(16) Естественная философия членится надвое: на учения о телесных и о бестелесных вещах. Оба они разделяются на свои, так сказать, ступени. Учение о телах – таким образом: во-первых, о тех, что производят нечто, и о тех, что из них рождаются – а рождается первоначальные вещества. Учение о них, по мненью некоторых, неделимо, по мненью других – делится на ученья о материи, о движущей все причине и о самих первоначальных веществах.
(17) Мне остается написать о разделении той части философии, что посвящена разуму. Всякая речь либо непрерывна, либо распределена между вопрошающим и отвечающим. Было установлено, что первая именуется διαλεκτική вторая – ρητορικη. Риторика заботится о словах, их смысле и порядке; диалектика подразделяется на две части – о словах и о значениях, то есть о предметах, про которые говорится, и о речениях, посредством которых про них говорится. Далее следуют бесчисленные подразделы и той и другой. А я на этом кончу и «расскажу лишь о главном»
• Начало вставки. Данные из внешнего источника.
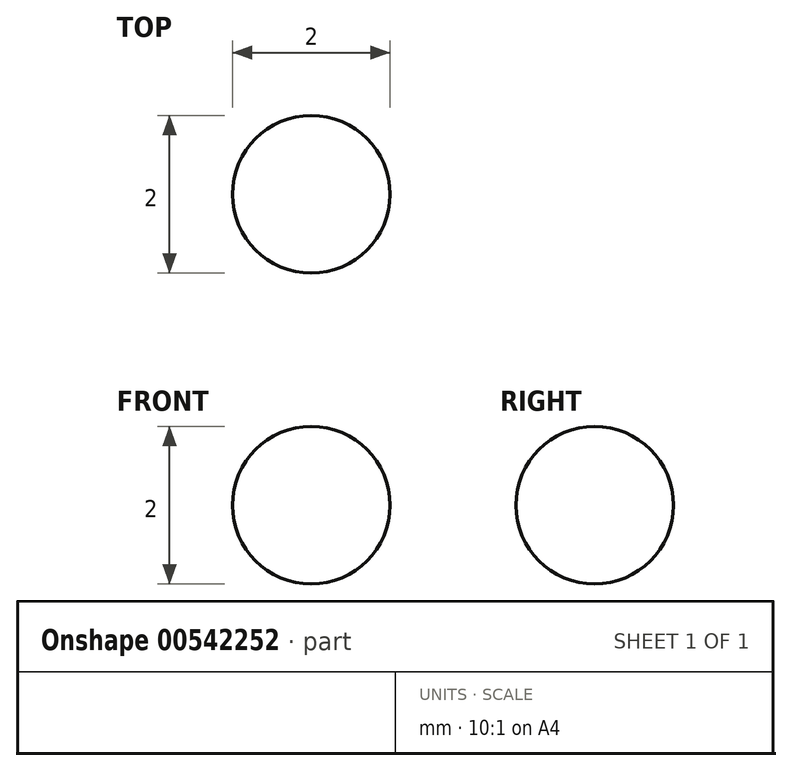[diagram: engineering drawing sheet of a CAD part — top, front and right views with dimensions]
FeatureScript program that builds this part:
annotation { "Feature Type Name" : "Feature", "Feature Type Description" : "" }
export const myFeature = defineFeature(function(context is Context, id is Id, definition is map)
    precondition{}
    {
        {
            var Q0;
            Q0=qCreatedBy(makeId("Front.planeOp"),FACE);
            var sketch = newSketch(context, id + "F0", { "sketchPlane" : qUnion([Q0])});
            skLineSegment(sketch, "E0", {"start": v(0, 0.6) * mm, "end": v(0, -0.6) * mm, "construction": true});
            skLineSegment(sketch, "E1", {"start": v(-0.4, 0) * mm, "end": v(0.4, 0) * mm, "construction": true});
            skArc(sketch, "E2", {"start": v(0, -1) * mm, "mid": v(1, 0) * mm, "end": v(0, 1) * mm});
            skLineSegment(sketch, "E3", {"start": v(0, 1) * mm, "end": v(0, -1) * mm});
            skSolve(sketch);
        }
        {
            var Q0;
            Q0=makeQuery(id+"F0.imprint","IMPRINT",FACE,{"disambiguationData":[TD([[makeQuery(id+"F0.imprint","IMPRINT",EDGE,{"derivedFrom":sQuery(id+"F0.wireOp",EDGE,"E2")}),1.0]])]});
            var Q1;
            Q1=sQuery(id+"F0.wireOp",EDGE,"E3");
            revolve(context, id + "F1", {"entities" : qUnion([Q0]), "axis" : qUnion([Q1]), "revolveType" : RevolveType.FULL});
        }
    });
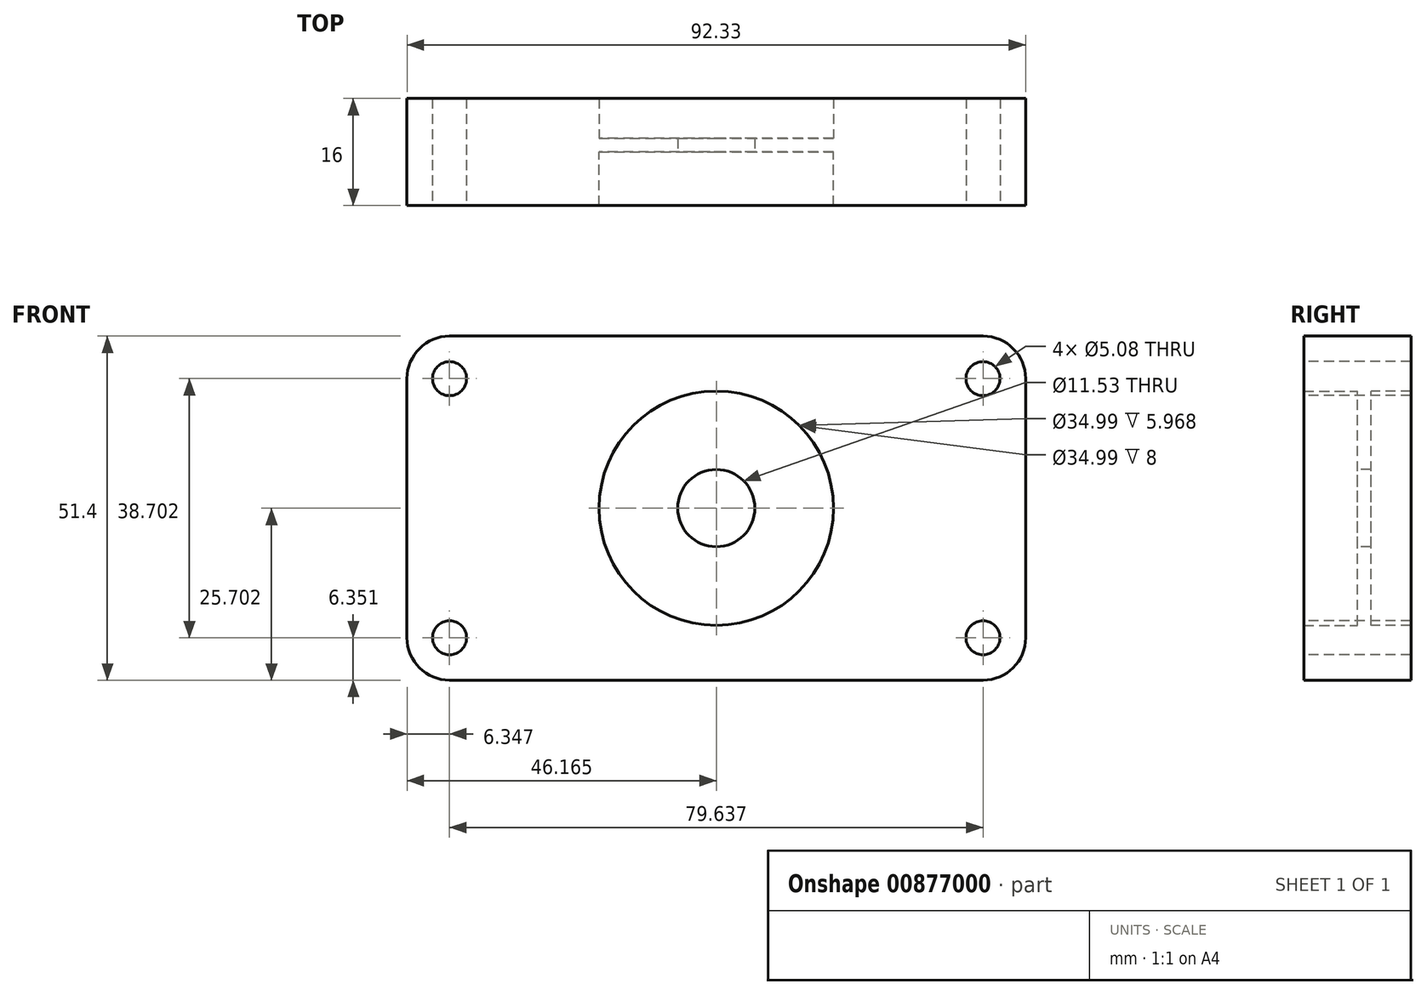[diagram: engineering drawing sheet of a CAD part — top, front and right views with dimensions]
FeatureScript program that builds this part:
annotation { "Feature Type Name" : "Feature", "Feature Type Description" : "" }
export const myFeature = defineFeature(function(context is Context, id is Id, definition is map)
    precondition{}
    {
        {
            var Q0;
            Q0=qCreatedBy(makeId("Front.planeOp"),FACE);
            var sketch = newSketch(context, id + "F0", { "sketchPlane" : qUnion([Q0])});
            skLineSegment(sketch, "E0.bottom", {"start": v(-36.63, -25.73) * mm, "end": v(43, -25.73) * mm});
            skLineSegment(sketch, "E0.top", {"start": v(-36.63, 25.67) * mm, "end": v(43, 25.67) * mm});
            skLineSegment(sketch, "E0.left", {"start": v(-42.98, -19.38) * mm, "end": v(-42.98, 19.32) * mm});
            skLineSegment(sketch, "E0.right", {"start": v(49.35, -19.38) * mm, "end": v(49.35, 19.32) * mm});
            skArc(sketch, "E1.filletArc", {"start": v(-36.63, 25.67) * mm, "mid": v(-41.12, 23.81) * mm, "end": v(-42.98, 19.32) * mm});
            skArc(sketch, "E2.filletArc", {"start": v(49.35, 19.32) * mm, "mid": v(47.5, 23.81) * mm, "end": v(43, 25.67) * mm});
            skArc(sketch, "E3.filletArc", {"start": v(43, -25.73) * mm, "mid": v(47.5, -23.87) * mm, "end": v(49.35, -19.38) * mm});
            skArc(sketch, "E4.filletArc", {"start": v(-42.98, -19.38) * mm, "mid": v(-41.12, -23.87) * mm, "end": v(-36.63, -25.73) * mm});
            skLineSegment(sketch, "E5.bottom", {"start": v(-36.63, -19.38) * mm, "end": v(-36.63, -19.38) * mm});
            skLineSegment(sketch, "E6", {"start": v(-29.17, 11.02) * mm, "end": v(-29.17, -10.38) * mm});
            skLineSegment(sketch, "E7", {"start": v(35.54, -10.38) * mm, "end": v(35.54, 11.02) * mm});
            skCircle(sketch, "E8", {"center": v(3.19, -0.03) * mm, "radius": 17.5 * mm});
            skCircle(sketch, "E9", {"center": v(3.19, -0.03) * mm, "radius": 5.77 * mm});
            skCircle(sketch, "E10", {"center": v(3.19, -0.03) * mm, "radius": 11.85 * mm});
            skCircle(sketch, "E11", {"center": v(43, 19.32) * mm, "radius": 2.54 * mm});
            skCircle(sketch, "E12.MirrorC", {"center": v(-36.63, 19.32) * mm, "radius": 2.54 * mm});
            skCircle(sketch, "E13.MirrorC", {"center": v(43, -19.38) * mm, "radius": 2.54 * mm});
            skCircle(sketch, "E14.MirrorC", {"center": v(-36.63, -19.38) * mm, "radius": 2.54 * mm});
            skArc(sketch, "E15", {"start": v(-29.17, 11.68) * mm, "mid": v(-23.64, 13.72) * mm, "end": v(-22.17, 19.43) * mm});
            skArc(sketch, "E16.MirrorCS", {"start": v(-29.17, -11.73) * mm, "mid": v(-23.64, -13.78) * mm, "end": v(-22.17, -19.49) * mm});
            skArc(sketch, "E17.MirrorCS", {"start": v(35.54, 11.68) * mm, "mid": v(30, 13.72) * mm, "end": v(28.54, 19.43) * mm});
            skArc(sketch, "E18.MirrorCS", {"start": v(35.54, -11.73) * mm, "mid": v(30, -13.78) * mm, "end": v(28.54, -19.49) * mm});
            skLineSegment(sketch, "E19", {"start": v(-22.17, 19.43) * mm, "end": v(28.54, 19.43) * mm});
            skLineSegment(sketch, "E20", {"start": v(-22.17, -19.49) * mm, "end": v(28.54, -19.49) * mm});
            skSolve(sketch);
        }
        {
            var Q0;
            Q0=makeQuery(id+"F0.imprint","IMPRINT",FACE,{"disambiguationData":[TD([[makeQuery(id+"F0.imprint","IMPRINT",EDGE,{"derivedFrom":sQuery(id+"F0.wireOp",EDGE,"E9")}),-1.0]])]});
            var Q1;
            Q1=makeQuery(id+"F0.imprint","IMPRINT",FACE,{"disambiguationData":[TD([[makeQuery(id+"F0.imprint","IMPRINT",EDGE,{"derivedFrom":sQuery(id+"F0.wireOp",EDGE,"E8")}),1.0]])]});
            extrude(context, id + "F1", {"entities" : qUnion([Q0, Q1]), "oppositeDirection" : true, "depth" : 2.03 * mm, "offsetDistance" : 25.4 * mm});
        }
        {
            var Q0;
            Q0 = qSketchRegion(id + "F0", true);
            var Q1;
            Q1 = qSketchRegion(id + "Fer8EOLs38dmigR_0", true);
            extrude(context, id + "F2", {"entities" : qUnion([Q0, Q1]), "operationType" : NewBodyOperationType.ADD, "oppositeDirection" : true, "depth" : 8 * mm, "offsetDistance" : 25.4 * mm});
        }
        {
            var Q0;
            Q0 = qSketchRegion(id + "F0", true);
            extrude(context, id + "F3", {"entities" : qUnion([Q0]), "operationType" : NewBodyOperationType.ADD, "depth" : 8 * mm, "offsetDistance" : 25.4 * mm});
        }
    });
[323], – а не то если я стану делить части на части, то получится целая книга изысканий. (18) Я не хочу отбить у тебя, Луцилий, лучший из людей, охоту все это читать – только бы ты все прочитанное немедля относил к людским нравам. Усмиряй себя, будоражь, если есть в тебе вялость, обуздывай, если есть распущенность, укрощай упрямство, преследуй и свою, и, насколько сможешь, всеобщую алчность. Тем, кто будет тебе говорить: «Сколько можно об одном и том же?» – отвечай:
(19) «Сколько можно в одном и том же грешить? Вы хотите избавиться от лекарства, не избавившись от порока, – а я из-за вашего отказа еще упорнее буду твердить свое. Леченье начинает приносить пользу тогда, когда потерявшее чувствительность тело отвечает на прикосновение болью. Я буду твердить то, что и против вашей воли пойдет вам на пользу. Пусть хоть когда-нибудь дойдет до вас чей-нибудь нельстивый голос, и если каждый из вас не желает слушать правду, выслушайте ее все вместе.
(20) До каких пор будете вы расширять границы владений? Для одного хозяина тесно поле, на котором разместился бы целый народ. Куда должны простираться ваши пашни, если для вас мало засевать земли, размерами равные провинциям? Все теченье славных рек проходит по частным владеньям, ваши от устья до истока огромные потоки, что служат границами огромным народам! Но и этого мало – вам нужно вместить в пределы ваших поместий моря, нужно, чтобы ваш управитель царствовал за Адриатическими, Ионийскими и Эгейскими водами, чтобы острова, жилища могучих вождей, считались самым дешевым из всего вашего достояния. Владейте, чем хотите, пусть будет именьем то, что прежде называлось державой, присваивайте, что можете, – все равно того, что не ваше, будет больше.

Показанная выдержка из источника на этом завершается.